En aout 2017, quand l’armée libanaise a lancé son offensive contre Daech, qu’elle a défait et chassé du pays, la diplomatie française s’est faite pour le moins discrète. Cette discrétion était d’autant plus incompréhensible que le Liban est un pays ami de la France et que Daech est son ennemi déclaré.

Mais, un mois plus tard, la France s’est "rattrapée" quand Emmanuel Macron a reçu en grande pompe le président libanais Michel Aoun. Puis, quand il est intervenu auprès des autorités saoudiennes pour faire libérer le Premier ministre libanais Saad Hariri retenu en Arabie Saoudite.

La semaine dernière, Paris a accueilli la conférence internationale de soutien à l’économie libanaise, commodément appelée CEDRE (Conférence Économique pour le Développement par la Réforme et les Entreprises) et a accordé au Liban plus de 500 millions de dollars en dons et en prêts.

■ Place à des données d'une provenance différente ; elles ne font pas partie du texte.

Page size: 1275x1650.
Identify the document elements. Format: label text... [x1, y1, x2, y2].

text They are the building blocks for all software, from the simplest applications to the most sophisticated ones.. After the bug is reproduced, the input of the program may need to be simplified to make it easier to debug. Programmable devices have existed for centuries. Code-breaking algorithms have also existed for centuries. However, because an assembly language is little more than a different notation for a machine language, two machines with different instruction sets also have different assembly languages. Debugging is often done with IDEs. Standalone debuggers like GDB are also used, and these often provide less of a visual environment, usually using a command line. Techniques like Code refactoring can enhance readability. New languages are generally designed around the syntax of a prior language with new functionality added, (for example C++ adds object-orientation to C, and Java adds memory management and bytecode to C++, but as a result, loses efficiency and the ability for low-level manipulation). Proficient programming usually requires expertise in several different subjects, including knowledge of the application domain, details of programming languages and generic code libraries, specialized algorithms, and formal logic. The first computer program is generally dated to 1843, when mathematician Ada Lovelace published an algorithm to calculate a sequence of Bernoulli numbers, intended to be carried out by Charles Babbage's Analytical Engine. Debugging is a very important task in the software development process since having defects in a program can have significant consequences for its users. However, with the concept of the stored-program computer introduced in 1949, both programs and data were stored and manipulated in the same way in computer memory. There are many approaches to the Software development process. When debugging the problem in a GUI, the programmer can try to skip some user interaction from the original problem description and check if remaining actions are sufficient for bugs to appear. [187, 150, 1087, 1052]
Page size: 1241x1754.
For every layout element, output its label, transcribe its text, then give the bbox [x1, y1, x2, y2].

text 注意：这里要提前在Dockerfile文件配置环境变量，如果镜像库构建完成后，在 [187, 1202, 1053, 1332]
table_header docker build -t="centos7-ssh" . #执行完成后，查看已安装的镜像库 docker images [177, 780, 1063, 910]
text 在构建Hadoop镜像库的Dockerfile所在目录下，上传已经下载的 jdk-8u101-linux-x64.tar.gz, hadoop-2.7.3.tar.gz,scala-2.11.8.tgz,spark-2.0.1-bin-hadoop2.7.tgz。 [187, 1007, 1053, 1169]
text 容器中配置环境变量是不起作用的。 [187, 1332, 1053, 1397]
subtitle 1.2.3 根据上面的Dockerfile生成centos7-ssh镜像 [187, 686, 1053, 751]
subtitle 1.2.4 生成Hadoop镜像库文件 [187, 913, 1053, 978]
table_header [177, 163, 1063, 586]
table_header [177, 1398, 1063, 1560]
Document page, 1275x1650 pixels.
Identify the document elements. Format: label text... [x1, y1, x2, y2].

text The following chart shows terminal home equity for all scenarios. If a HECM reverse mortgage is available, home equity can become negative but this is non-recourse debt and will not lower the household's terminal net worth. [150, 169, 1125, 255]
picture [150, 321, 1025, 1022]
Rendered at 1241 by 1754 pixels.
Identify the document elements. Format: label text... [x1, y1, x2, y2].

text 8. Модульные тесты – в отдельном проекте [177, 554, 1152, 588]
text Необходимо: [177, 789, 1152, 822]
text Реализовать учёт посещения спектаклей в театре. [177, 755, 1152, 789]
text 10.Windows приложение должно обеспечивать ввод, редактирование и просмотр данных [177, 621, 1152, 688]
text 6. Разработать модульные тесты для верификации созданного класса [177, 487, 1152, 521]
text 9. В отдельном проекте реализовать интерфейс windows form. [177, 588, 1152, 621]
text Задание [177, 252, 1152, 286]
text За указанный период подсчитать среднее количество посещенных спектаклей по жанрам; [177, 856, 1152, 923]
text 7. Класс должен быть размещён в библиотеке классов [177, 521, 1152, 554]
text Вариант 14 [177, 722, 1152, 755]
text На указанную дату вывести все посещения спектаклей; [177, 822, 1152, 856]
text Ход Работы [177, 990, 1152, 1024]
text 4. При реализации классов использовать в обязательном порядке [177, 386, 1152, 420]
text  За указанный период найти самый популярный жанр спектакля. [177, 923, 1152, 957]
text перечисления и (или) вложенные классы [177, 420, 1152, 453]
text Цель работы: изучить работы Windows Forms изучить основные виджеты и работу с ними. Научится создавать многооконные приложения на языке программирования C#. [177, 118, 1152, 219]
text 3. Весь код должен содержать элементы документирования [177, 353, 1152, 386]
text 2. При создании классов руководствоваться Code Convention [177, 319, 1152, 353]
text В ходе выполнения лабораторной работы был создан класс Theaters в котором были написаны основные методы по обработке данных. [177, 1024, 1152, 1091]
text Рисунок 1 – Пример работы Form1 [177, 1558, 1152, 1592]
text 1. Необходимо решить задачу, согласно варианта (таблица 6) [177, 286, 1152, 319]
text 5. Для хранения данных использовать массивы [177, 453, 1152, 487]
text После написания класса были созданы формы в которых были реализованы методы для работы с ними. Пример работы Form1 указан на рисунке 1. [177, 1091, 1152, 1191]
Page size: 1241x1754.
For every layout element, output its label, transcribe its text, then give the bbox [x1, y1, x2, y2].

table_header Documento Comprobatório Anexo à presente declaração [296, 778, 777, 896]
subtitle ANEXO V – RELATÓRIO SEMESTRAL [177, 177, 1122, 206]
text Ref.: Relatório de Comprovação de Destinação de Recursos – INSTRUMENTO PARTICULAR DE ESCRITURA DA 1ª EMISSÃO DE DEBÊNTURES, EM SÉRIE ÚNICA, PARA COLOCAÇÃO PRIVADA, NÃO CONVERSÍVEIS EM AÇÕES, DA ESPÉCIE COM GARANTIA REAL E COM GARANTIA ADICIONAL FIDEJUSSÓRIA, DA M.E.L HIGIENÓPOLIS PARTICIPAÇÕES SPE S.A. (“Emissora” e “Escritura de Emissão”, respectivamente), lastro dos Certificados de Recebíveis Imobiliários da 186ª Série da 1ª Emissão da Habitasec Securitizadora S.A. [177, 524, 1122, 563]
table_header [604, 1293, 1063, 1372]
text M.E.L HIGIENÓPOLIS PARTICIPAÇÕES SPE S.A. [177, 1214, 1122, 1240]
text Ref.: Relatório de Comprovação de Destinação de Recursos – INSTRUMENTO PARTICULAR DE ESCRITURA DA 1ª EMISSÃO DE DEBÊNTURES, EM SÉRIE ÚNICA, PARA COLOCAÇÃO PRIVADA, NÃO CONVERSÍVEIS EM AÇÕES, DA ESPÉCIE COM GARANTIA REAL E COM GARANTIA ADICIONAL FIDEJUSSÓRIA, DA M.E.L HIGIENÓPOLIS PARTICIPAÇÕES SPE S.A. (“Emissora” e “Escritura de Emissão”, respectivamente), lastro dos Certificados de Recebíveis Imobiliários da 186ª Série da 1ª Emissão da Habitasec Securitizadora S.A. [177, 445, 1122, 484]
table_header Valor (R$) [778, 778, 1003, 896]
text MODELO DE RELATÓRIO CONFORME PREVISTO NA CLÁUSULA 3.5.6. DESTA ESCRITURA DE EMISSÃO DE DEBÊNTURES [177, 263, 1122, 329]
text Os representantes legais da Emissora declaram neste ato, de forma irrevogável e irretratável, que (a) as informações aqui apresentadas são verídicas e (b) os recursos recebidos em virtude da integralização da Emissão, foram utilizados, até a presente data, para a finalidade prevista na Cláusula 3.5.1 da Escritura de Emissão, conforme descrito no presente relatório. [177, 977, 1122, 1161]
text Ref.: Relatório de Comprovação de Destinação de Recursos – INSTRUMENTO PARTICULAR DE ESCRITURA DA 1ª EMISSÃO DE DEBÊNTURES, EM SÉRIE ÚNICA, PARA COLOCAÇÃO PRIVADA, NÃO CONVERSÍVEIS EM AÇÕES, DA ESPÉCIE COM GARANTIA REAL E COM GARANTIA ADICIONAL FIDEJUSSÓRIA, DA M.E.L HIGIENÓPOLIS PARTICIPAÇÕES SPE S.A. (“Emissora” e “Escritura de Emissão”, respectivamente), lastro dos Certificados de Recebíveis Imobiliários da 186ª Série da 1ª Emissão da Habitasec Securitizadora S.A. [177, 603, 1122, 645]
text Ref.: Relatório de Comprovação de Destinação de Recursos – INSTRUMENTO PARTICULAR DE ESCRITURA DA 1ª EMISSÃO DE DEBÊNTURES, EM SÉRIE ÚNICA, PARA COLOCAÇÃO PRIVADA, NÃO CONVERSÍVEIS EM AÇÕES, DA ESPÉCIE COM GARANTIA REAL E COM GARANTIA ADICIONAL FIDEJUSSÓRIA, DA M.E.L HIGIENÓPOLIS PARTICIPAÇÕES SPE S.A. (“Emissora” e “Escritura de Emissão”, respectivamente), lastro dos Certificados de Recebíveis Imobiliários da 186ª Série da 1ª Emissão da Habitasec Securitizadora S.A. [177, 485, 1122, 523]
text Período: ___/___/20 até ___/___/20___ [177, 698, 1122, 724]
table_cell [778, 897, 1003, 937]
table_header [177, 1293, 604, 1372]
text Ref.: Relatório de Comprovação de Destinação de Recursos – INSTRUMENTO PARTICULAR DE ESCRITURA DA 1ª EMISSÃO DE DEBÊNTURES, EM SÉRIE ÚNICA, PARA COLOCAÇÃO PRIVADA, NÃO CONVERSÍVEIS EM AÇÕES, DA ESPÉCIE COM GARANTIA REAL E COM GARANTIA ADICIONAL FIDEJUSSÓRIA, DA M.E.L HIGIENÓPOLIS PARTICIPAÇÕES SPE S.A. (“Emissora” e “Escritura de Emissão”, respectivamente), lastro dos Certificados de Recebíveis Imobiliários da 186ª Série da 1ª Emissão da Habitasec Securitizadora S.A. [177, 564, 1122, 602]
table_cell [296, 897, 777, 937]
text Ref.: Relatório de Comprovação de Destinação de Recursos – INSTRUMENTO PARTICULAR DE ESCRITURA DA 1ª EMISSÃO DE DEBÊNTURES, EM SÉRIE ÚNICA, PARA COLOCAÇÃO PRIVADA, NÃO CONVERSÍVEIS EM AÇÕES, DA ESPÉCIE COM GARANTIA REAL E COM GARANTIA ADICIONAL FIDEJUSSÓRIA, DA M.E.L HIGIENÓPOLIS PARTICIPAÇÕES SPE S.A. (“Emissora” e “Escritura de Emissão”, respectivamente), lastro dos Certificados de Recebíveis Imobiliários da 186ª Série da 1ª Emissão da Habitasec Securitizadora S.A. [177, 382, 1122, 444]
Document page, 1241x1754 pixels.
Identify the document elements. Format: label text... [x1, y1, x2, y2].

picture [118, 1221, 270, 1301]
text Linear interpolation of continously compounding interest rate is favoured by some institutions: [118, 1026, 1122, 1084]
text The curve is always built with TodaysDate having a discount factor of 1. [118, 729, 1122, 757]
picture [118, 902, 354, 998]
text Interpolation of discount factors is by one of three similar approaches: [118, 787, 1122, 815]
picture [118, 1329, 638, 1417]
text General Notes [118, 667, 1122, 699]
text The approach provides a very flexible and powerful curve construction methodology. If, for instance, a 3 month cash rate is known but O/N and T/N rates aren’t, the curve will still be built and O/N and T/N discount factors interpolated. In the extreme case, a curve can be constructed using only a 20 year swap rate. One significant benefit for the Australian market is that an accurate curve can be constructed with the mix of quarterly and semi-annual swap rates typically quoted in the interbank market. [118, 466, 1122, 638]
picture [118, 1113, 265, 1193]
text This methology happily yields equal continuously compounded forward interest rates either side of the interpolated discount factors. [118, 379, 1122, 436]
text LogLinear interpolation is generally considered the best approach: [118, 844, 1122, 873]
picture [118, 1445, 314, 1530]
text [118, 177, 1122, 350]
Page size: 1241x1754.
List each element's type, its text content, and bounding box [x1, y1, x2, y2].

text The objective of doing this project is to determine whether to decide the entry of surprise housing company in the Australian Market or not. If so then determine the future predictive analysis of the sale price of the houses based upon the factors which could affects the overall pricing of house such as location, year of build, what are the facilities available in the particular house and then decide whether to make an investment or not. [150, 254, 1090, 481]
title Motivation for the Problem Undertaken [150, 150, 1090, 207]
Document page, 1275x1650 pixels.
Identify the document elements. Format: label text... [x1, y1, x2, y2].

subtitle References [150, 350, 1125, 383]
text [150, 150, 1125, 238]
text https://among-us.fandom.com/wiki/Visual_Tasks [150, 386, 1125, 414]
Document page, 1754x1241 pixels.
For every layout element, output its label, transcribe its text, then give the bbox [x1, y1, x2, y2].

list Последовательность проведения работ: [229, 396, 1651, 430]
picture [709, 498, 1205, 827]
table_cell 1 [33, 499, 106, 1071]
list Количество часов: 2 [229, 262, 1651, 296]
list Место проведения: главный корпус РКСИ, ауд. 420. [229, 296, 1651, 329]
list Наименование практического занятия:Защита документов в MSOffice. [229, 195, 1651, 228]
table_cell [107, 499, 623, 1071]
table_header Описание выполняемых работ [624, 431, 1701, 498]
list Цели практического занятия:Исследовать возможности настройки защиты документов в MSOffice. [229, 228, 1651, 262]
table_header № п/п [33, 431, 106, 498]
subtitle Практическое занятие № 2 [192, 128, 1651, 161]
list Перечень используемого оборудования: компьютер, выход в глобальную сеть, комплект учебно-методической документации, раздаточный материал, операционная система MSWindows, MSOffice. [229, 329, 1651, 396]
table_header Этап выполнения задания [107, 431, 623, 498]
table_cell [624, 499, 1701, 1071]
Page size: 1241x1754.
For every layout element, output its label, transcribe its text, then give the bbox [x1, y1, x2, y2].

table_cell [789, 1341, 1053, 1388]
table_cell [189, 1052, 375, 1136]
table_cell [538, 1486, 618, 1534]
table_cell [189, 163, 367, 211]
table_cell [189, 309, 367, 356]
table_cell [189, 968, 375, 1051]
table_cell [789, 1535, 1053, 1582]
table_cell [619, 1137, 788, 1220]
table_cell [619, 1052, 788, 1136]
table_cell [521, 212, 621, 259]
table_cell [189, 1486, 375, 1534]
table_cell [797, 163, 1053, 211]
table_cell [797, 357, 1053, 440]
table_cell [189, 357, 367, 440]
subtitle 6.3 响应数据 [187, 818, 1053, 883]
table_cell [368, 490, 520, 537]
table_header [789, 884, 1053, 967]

Une bien grosse somme à l’heure où le gouvernement français multiplie les coupes budgétaires. Une somme qu’il serait naïf de croire accordée par amour du Liban. Une somme qui est en réalité un investissement dans le seul pays de la région où la France a encore une quelconque influence. Et qui peut lui servir de marchepied pour jouer à nouveau un rôle prépondérant sur l’échiquier complexe du Moyen-Orient.

Mais à la veille d'élections législatives libanaises qui devraient, selon de nombreux observateurs, aboutir à la formation d'une majorité parlementaire opposée à la politique franco-américaine ouvertement pro-israélienne et partisane de la poursuite de la guerre en Syrie, cet investissement risque d'être vain. De l'argent jeté par les fenêtres, comme dit la sagesse populaire.

Seul un changement de politique, peut-être un retour au principe d'équilibre gaullien, pourrait faire espérer à la France un regain de son influence au Moyen-Orient.